My college years were tumultuous. I was still trying to find myself, (heck, I spent the majority of my twenties doing that), and for some reason, listening to Johnny Q. Public at the time felt right. The songs were unabashedly Christian, but they were honest, they felt real, and they were loud enough to appear sort of cool to the uneducated listener.
My friends and I would spend most evenings crammed into one dorm room, either working on projects or playing video games. When we were working on projects we would either listen to music on my friend Dan’s stereo, or we’d turn on MTV’s 120 Minutes and let it play in the background. One night, I heard the familiar sound of “Body Be” playing, and I tried to conceal my excitement, but I did tell my friends that it was a Christian band that I was into.
But the video…well…the video was not cool.

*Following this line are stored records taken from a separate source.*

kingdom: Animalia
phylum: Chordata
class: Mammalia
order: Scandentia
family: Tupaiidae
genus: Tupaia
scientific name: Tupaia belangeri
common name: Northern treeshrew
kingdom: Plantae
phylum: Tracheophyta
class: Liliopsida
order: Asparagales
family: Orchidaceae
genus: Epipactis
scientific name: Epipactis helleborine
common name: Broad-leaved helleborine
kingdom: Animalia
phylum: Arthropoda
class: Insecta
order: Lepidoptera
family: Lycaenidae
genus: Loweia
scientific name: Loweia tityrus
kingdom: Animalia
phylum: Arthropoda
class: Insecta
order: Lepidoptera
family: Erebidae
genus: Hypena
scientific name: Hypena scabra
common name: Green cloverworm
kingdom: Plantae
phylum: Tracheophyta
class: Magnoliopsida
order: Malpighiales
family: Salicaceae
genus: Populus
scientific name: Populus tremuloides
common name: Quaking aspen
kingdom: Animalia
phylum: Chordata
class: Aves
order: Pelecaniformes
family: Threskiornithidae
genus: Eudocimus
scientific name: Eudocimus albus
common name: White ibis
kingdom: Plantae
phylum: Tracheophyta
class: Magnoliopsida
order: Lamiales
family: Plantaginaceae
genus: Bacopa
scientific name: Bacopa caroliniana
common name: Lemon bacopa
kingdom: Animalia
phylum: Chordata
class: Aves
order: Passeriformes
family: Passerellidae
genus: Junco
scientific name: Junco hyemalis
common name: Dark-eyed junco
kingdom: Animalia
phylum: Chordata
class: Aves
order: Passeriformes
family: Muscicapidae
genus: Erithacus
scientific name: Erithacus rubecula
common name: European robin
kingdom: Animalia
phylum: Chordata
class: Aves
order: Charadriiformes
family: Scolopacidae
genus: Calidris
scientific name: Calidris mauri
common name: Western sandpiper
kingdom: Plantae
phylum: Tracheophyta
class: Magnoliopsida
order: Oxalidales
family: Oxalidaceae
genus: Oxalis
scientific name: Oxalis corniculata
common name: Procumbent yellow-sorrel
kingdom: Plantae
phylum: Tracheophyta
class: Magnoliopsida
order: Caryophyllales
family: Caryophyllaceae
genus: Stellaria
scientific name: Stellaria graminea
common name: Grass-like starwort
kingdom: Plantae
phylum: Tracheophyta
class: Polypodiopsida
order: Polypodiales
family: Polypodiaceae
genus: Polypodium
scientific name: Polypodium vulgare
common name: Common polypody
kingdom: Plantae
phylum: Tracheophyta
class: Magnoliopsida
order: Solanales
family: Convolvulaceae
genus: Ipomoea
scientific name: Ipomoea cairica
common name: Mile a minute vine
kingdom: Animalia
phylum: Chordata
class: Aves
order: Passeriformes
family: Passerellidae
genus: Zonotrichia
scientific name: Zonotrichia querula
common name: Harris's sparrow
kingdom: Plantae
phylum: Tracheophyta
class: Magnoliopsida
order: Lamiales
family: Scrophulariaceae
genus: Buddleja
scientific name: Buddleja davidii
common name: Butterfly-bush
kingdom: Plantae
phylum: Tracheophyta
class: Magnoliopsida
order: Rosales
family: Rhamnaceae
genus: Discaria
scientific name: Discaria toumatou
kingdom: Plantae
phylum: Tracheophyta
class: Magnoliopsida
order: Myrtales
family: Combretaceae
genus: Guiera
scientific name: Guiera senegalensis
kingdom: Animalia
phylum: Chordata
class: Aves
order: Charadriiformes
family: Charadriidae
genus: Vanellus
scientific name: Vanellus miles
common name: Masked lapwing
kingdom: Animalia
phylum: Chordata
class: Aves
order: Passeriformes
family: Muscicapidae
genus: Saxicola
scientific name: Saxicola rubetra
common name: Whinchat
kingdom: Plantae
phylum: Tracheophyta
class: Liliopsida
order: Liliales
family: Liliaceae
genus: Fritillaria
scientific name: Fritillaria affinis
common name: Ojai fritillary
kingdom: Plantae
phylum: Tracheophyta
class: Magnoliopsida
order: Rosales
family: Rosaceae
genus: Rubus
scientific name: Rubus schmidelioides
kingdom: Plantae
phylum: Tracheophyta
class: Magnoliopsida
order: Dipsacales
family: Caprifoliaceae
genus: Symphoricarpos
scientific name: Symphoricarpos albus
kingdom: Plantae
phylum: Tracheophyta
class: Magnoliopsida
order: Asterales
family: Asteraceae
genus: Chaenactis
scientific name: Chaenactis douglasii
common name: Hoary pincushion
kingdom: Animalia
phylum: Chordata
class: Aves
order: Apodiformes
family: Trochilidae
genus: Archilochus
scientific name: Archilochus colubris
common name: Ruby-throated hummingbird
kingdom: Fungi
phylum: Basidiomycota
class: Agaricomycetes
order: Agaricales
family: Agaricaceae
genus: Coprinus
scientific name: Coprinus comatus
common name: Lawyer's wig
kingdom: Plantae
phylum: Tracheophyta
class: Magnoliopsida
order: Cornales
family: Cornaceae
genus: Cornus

I wasn’t embarrassed, but I felt a little let down. The one time I could show off something cool about Christian music to my friends and it was a sparse video shot in a white room, and a guy was wearing a JESUS t-shirt unironically.
I’m not trying to bash the guys, I’m sure their budget was conservative to say the least. And hey, it got played on MTV
! But this was also the era of the “cool” music video, usually directed by Spike Jonze And this was not nearly creative, and definitely not cool.But I didn’t hold it against them. I still played their CD often through my twenties, and for a while, I made it a tradition to play it as the first CD whenever I got a new CD Player. Now, I listen to it on Apple Music, and I’m still impressed with how fresh the music sounds even thirty years later.
The album scorches out of the gate with “Preacher’s Kid”, a serious treatise on the stigma of growing up the child of a pastor, including asking questions like, “does anybody care?” Having grown up around a numbr of PK’s, I could totally see how they could have related to the impossibly high standards many people (including their parents) held them too, and the struggle to live up to even a tenth of those standards.
“As I Pray” is another serious, almost worship song, a bit of a retelling from the Garden of Gethsemane, but echoing the prayer that we often pray ourselves - “Don’t let me fall away, for a lack of understanding.” It’s probably my favorite “serious” song on the record.
And yes, there are silly songs as well, tracks like “Women of Zion” (a hilarious song inspired by Isaiah 3: 12-20)
and a cover of the Larry Norman hit, “Reader’s Digest”, with some updated lyrics to include references to River Phoenix and Kurt Cobain. Both are fun breaks between the heavier stuff on the record.Overall, if you like the sound of 90’s alternative rock, give Johnny Q. Public a shot. They deserved a bigger audience, but maybe that video held them back. They never achieved the success they deserved after ExtraOrdinary, released a second album a few years later, eventually parting ways in 2001.
Dan Fritz has gone on to produce new music, but it seems to be sparse. I wonder what happened to the rest of the guys? Sadly, Christian Rock rarely has long term success stories, and band members after a few years of limelight, typically disappear into ministerial jobs, production jobs, regular jobs, or sadly, end up leaving the faith entirely.
But that’s a subject I don’t feel I have the ability to tackle. I’ll stick to talking about CD’s that I loved as a young adult, and still enjoy time and again as a middle-aged one.
Back in the day, when MTV still played videos once in a while.
Spike Jonze was a music video god at the time - he directed a trifecta of excellent music videos - “Sabotage” by the Beastie Boys, “Buddy Holly” by Weezer, and the absurd, but wonderful video for “Peaches”, by The Presidents of the United States of America.
When I fancied myself a lead singer of a band that went nowhere, we covered this many times.